=== Begin Enclosure ===

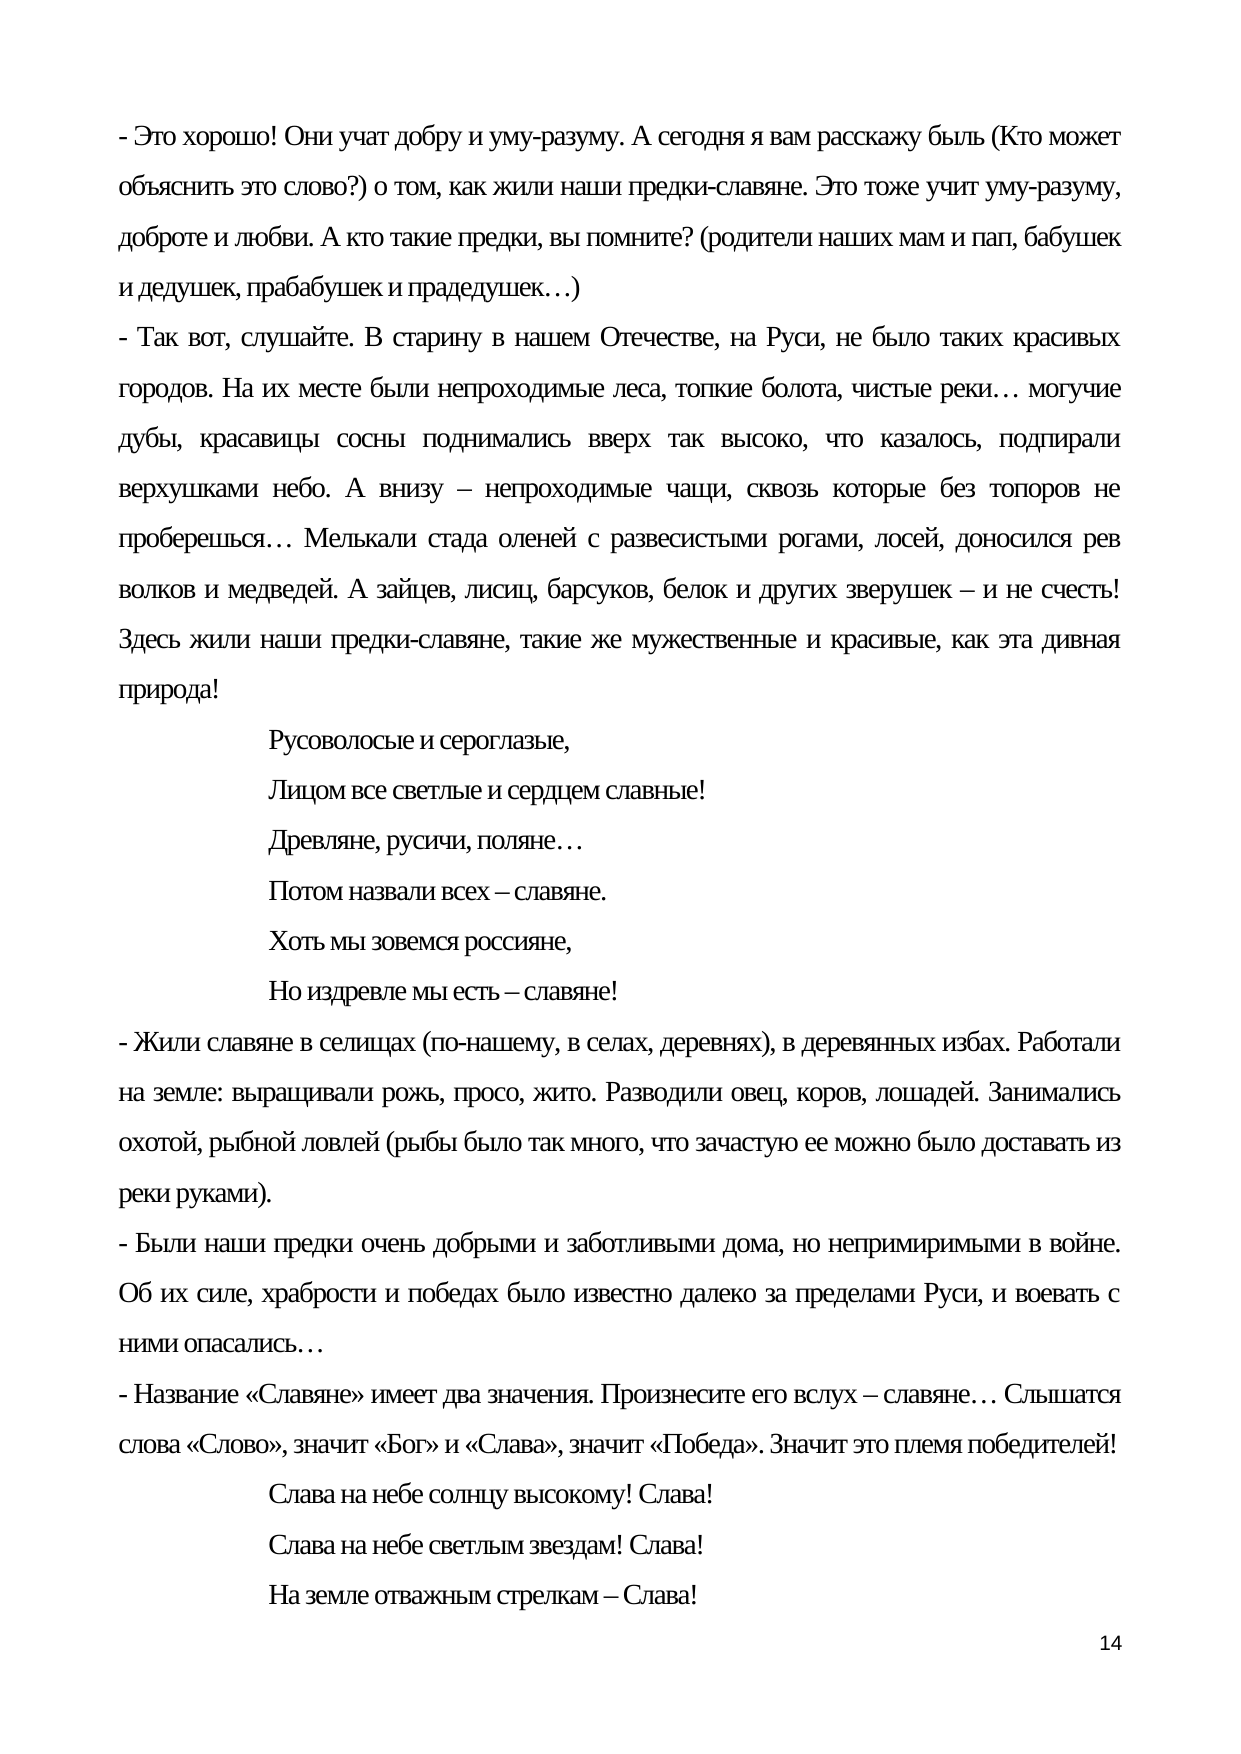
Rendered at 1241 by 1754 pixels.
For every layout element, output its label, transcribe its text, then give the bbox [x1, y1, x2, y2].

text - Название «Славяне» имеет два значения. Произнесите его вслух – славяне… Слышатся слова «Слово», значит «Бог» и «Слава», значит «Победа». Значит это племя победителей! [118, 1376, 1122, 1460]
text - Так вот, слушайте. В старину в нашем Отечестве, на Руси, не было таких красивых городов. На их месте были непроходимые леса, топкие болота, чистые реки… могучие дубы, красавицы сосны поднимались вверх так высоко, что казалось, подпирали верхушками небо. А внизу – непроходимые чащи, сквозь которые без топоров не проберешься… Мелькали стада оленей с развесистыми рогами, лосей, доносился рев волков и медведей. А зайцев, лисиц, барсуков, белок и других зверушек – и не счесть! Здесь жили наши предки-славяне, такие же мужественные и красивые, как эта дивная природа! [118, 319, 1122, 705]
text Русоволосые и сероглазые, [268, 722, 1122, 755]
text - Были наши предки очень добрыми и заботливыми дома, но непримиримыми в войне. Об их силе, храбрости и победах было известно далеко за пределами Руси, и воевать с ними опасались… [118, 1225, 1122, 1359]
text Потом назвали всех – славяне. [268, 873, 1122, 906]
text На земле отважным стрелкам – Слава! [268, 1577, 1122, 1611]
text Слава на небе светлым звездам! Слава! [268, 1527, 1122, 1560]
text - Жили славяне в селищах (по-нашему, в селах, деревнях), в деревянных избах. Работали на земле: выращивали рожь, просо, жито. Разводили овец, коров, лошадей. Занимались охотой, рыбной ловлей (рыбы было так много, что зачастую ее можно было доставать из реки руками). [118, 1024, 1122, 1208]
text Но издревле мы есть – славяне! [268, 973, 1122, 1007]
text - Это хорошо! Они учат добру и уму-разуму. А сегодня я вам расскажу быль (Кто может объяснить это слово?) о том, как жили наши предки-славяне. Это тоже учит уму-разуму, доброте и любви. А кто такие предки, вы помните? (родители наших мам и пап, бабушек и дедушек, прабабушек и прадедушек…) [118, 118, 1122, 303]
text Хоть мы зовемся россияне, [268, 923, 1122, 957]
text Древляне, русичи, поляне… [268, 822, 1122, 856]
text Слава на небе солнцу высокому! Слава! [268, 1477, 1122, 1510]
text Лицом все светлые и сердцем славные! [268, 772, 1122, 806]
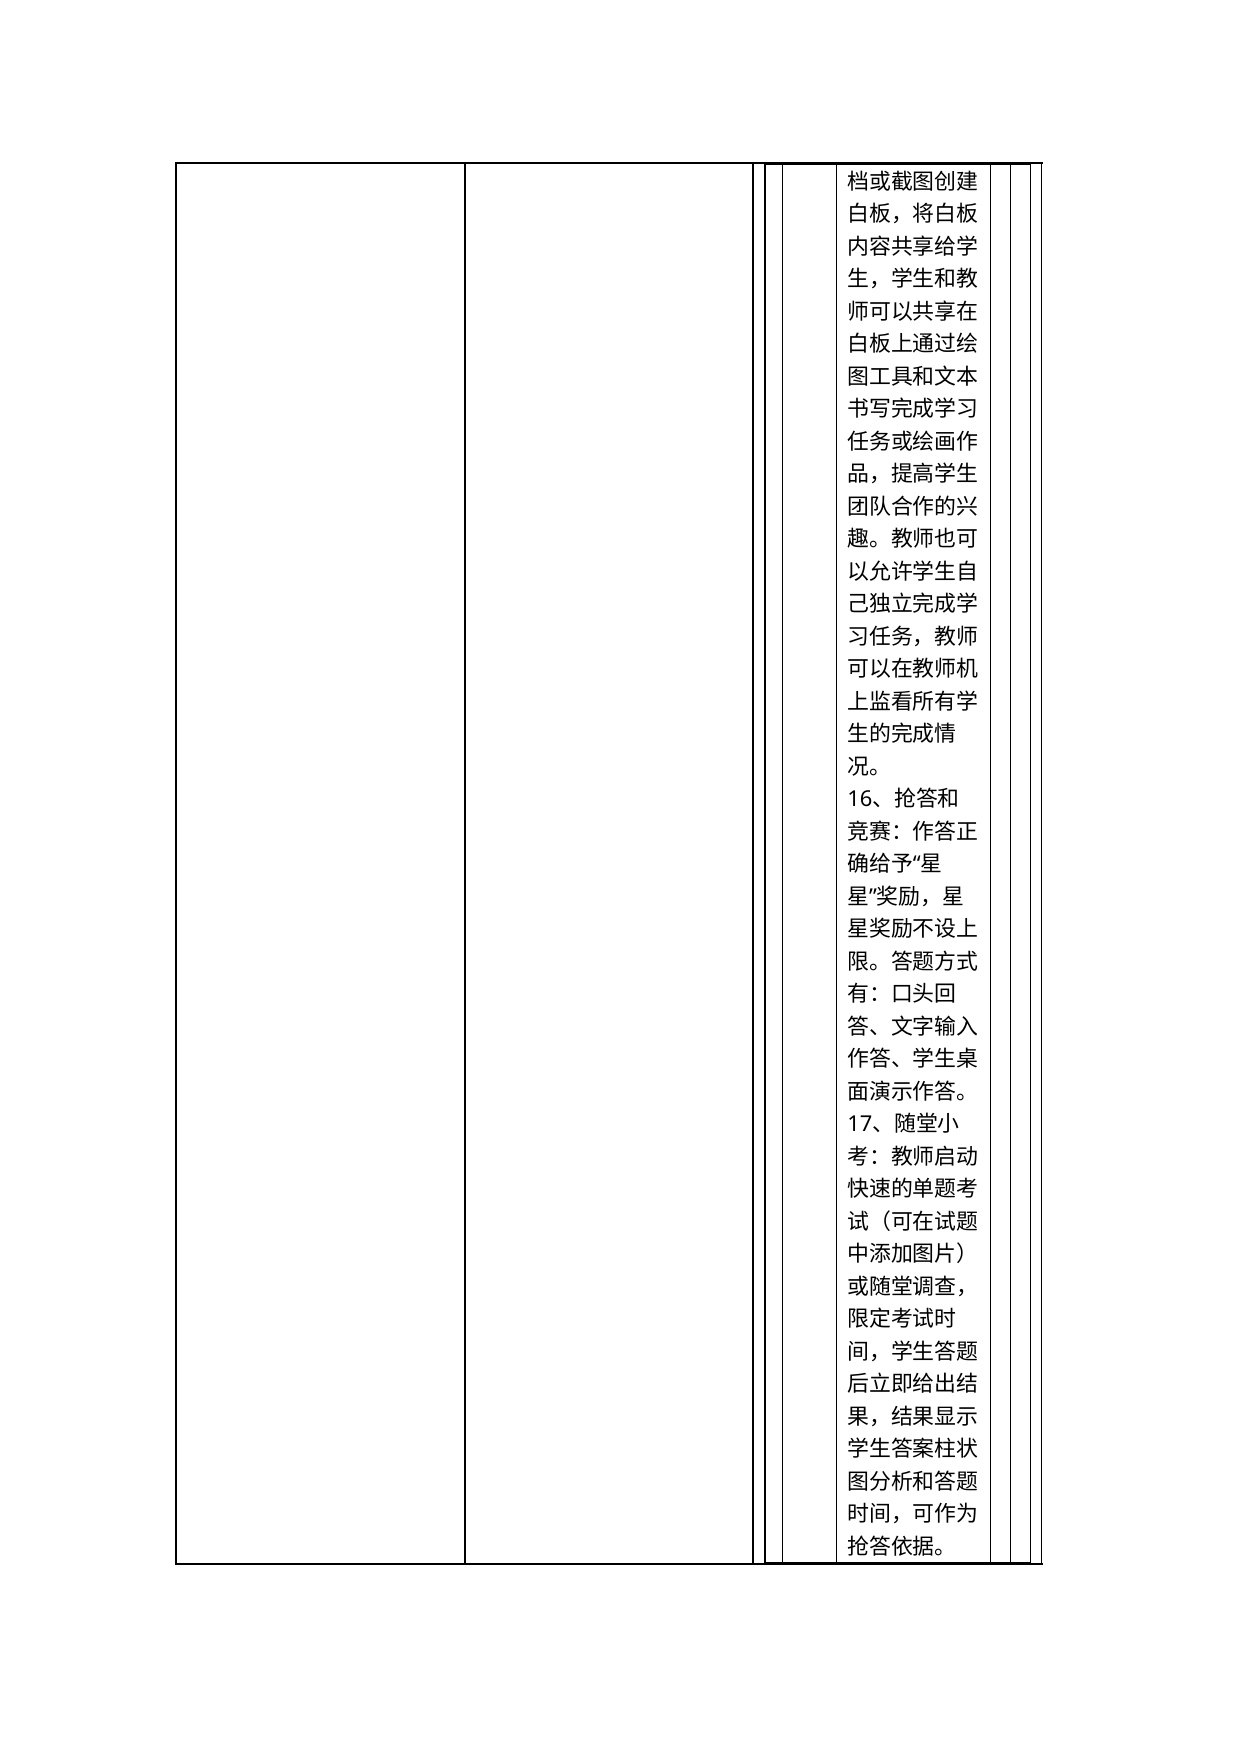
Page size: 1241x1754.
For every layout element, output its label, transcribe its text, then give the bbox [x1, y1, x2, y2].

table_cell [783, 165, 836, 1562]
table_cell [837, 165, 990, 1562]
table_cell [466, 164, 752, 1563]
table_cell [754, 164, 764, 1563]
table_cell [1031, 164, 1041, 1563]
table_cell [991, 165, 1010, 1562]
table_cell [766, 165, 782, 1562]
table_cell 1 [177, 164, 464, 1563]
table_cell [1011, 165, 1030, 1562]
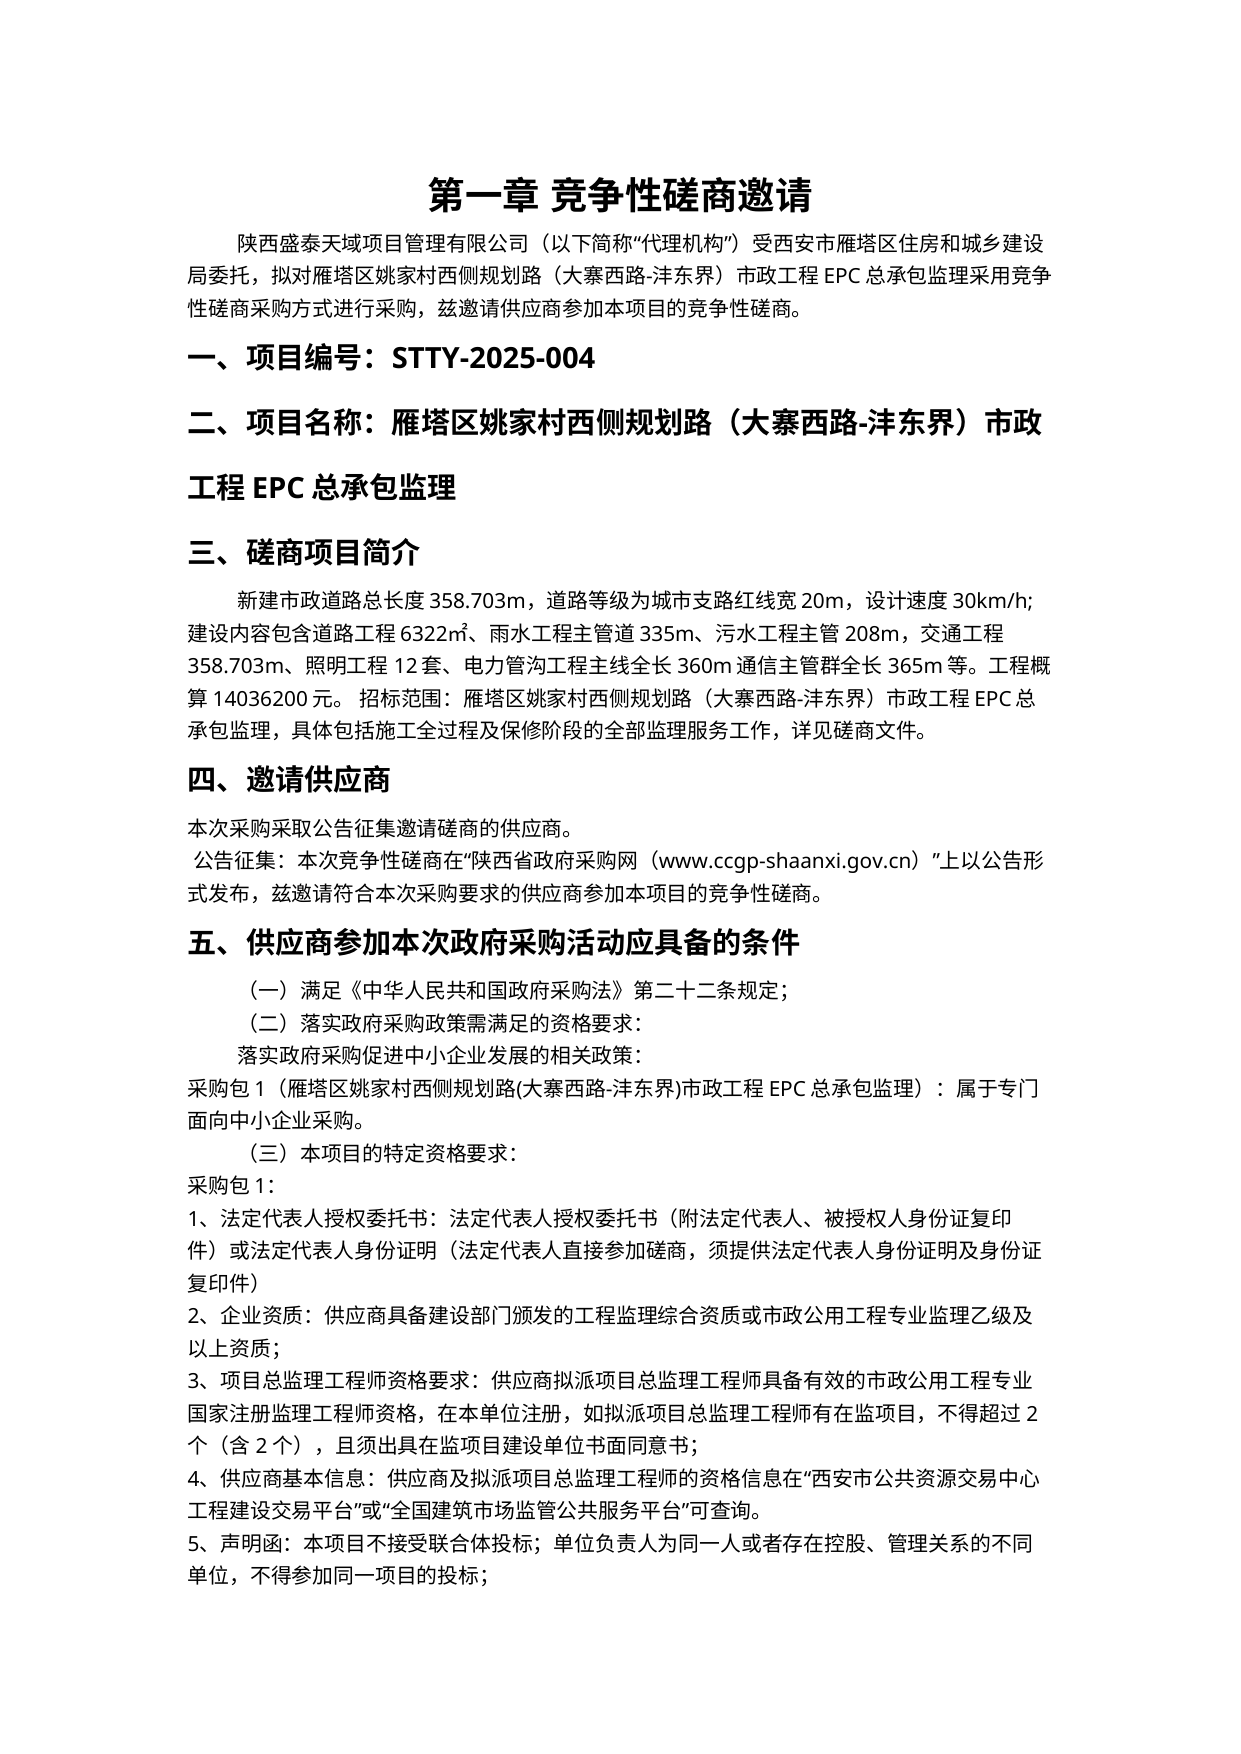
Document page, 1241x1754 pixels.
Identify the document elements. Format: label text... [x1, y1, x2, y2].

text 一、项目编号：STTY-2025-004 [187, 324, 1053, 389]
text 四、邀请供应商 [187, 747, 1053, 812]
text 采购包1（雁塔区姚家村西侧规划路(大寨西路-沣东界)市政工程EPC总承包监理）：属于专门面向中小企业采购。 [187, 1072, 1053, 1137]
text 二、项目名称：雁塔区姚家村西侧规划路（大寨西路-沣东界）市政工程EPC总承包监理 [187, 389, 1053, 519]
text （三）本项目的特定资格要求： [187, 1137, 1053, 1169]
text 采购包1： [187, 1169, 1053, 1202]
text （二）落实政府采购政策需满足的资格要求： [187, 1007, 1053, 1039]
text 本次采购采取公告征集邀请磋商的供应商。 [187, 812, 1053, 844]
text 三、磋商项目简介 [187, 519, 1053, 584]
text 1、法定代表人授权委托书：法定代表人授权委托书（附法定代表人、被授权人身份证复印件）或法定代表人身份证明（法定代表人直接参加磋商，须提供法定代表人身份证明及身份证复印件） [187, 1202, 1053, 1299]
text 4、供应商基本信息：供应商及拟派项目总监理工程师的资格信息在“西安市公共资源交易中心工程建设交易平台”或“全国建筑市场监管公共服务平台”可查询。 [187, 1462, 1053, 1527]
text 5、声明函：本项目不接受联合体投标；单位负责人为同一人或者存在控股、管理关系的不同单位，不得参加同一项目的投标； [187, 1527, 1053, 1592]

=== End Enclosure ===

Description of the task: Without the pictures, repeat every record above exactly as written.

Your solution:
Rendered at 1241 by 1754 pixels.
For every layout element, output its label, transcribe its text, then give the bbox [x1, y1, x2, y2].

text - Название «Славяне» имеет два значения. Произнесите его вслух – славяне… Слышатся слова «Слово», значит «Бог» и «Слава», значит «Победа». Значит это племя победителей! [118, 1376, 1122, 1460]
text - Так вот, слушайте. В старину в нашем Отечестве, на Руси, не было таких красивых городов. На их месте были непроходимые леса, топкие болота, чистые реки… могучие дубы, красавицы сосны поднимались вверх так высоко, что казалось, подпирали верхушками небо. А внизу – непроходимые чащи, сквозь которые без топоров не проберешься… Мелькали стада оленей с развесистыми рогами, лосей, доносился рев волков и медведей. А зайцев, лисиц, барсуков, белок и других зверушек – и не счесть! Здесь жили наши предки-славяне, такие же мужественные и красивые, как эта дивная природа! [118, 319, 1122, 705]
text Русоволосые и сероглазые, [268, 722, 1122, 755]
text - Были наши предки очень добрыми и заботливыми дома, но непримиримыми в войне. Об их силе, храбрости и победах было известно далеко за пределами Руси, и воевать с ними опасались… [118, 1225, 1122, 1359]
text Потом назвали всех – славяне. [268, 873, 1122, 906]
text На земле отважным стрелкам – Слава! [268, 1577, 1122, 1611]
text Слава на небе светлым звездам! Слава! [268, 1527, 1122, 1560]
text - Жили славяне в селищах (по-нашему, в селах, деревнях), в деревянных избах. Работали на земле: выращивали рожь, просо, жито. Разводили овец, коров, лошадей. Занимались охотой, рыбной ловлей (рыбы было так много, что зачастую ее можно было доставать из реки руками). [118, 1024, 1122, 1208]
text Но издревле мы есть – славяне! [268, 973, 1122, 1007]
text - Это хорошо! Они учат добру и уму-разуму. А сегодня я вам расскажу быль (Кто может объяснить это слово?) о том, как жили наши предки-славяне. Это тоже учит уму-разуму, доброте и любви. А кто такие предки, вы помните? (родители наших мам и пап, бабушек и дедушек, прабабушек и прадедушек…) [118, 118, 1122, 303]
text Хоть мы зовемся россияне, [268, 923, 1122, 957]
text Древляне, русичи, поляне… [268, 822, 1122, 856]
text Слава на небе солнцу высокому! Слава! [268, 1477, 1122, 1510]
text Лицом все светлые и сердцем славные! [268, 772, 1122, 806]
Page size: 1241x1754.
For every layout element, output its label, transcribe its text, then give the bbox [x1, y1, x2, y2].

table_cell [783, 165, 836, 1562]
table_cell [837, 165, 990, 1562]
table_cell [466, 164, 752, 1563]
table_cell [754, 164, 764, 1563]
table_cell [1031, 164, 1041, 1563]
table_cell [991, 165, 1010, 1562]
table_cell [766, 165, 782, 1562]
table_cell 1 [177, 164, 464, 1563]
table_cell [1011, 165, 1030, 1562]
Document page, 1241x1754 pixels.
Identify the document elements. Format: label text... [x1, y1, x2, y2].

text 一、项目编号：STTY-2025-004 [187, 324, 1053, 389]
text 四、邀请供应商 [187, 747, 1053, 812]
text 采购包1（雁塔区姚家村西侧规划路(大寨西路-沣东界)市政工程EPC总承包监理）：属于专门面向中小企业采购。 [187, 1072, 1053, 1137]
text 二、项目名称：雁塔区姚家村西侧规划路（大寨西路-沣东界）市政工程EPC总承包监理 [187, 389, 1053, 519]
text （三）本项目的特定资格要求： [187, 1137, 1053, 1169]
text 采购包1： [187, 1169, 1053, 1202]
text （二）落实政府采购政策需满足的资格要求： [187, 1007, 1053, 1039]
text 本次采购采取公告征集邀请磋商的供应商。 [187, 812, 1053, 844]
text 三、磋商项目简介 [187, 519, 1053, 584]
text 1、法定代表人授权委托书：法定代表人授权委托书（附法定代表人、被授权人身份证复印件）或法定代表人身份证明（法定代表人直接参加磋商，须提供法定代表人身份证明及身份证复印件） [187, 1202, 1053, 1299]
text 4、供应商基本信息：供应商及拟派项目总监理工程师的资格信息在“西安市公共资源交易中心工程建设交易平台”或“全国建筑市场监管公共服务平台”可查询。 [187, 1462, 1053, 1527]
text 5、声明函：本项目不接受联合体投标；单位负责人为同一人或者存在控股、管理关系的不同单位，不得参加同一项目的投标； [187, 1527, 1053, 1592]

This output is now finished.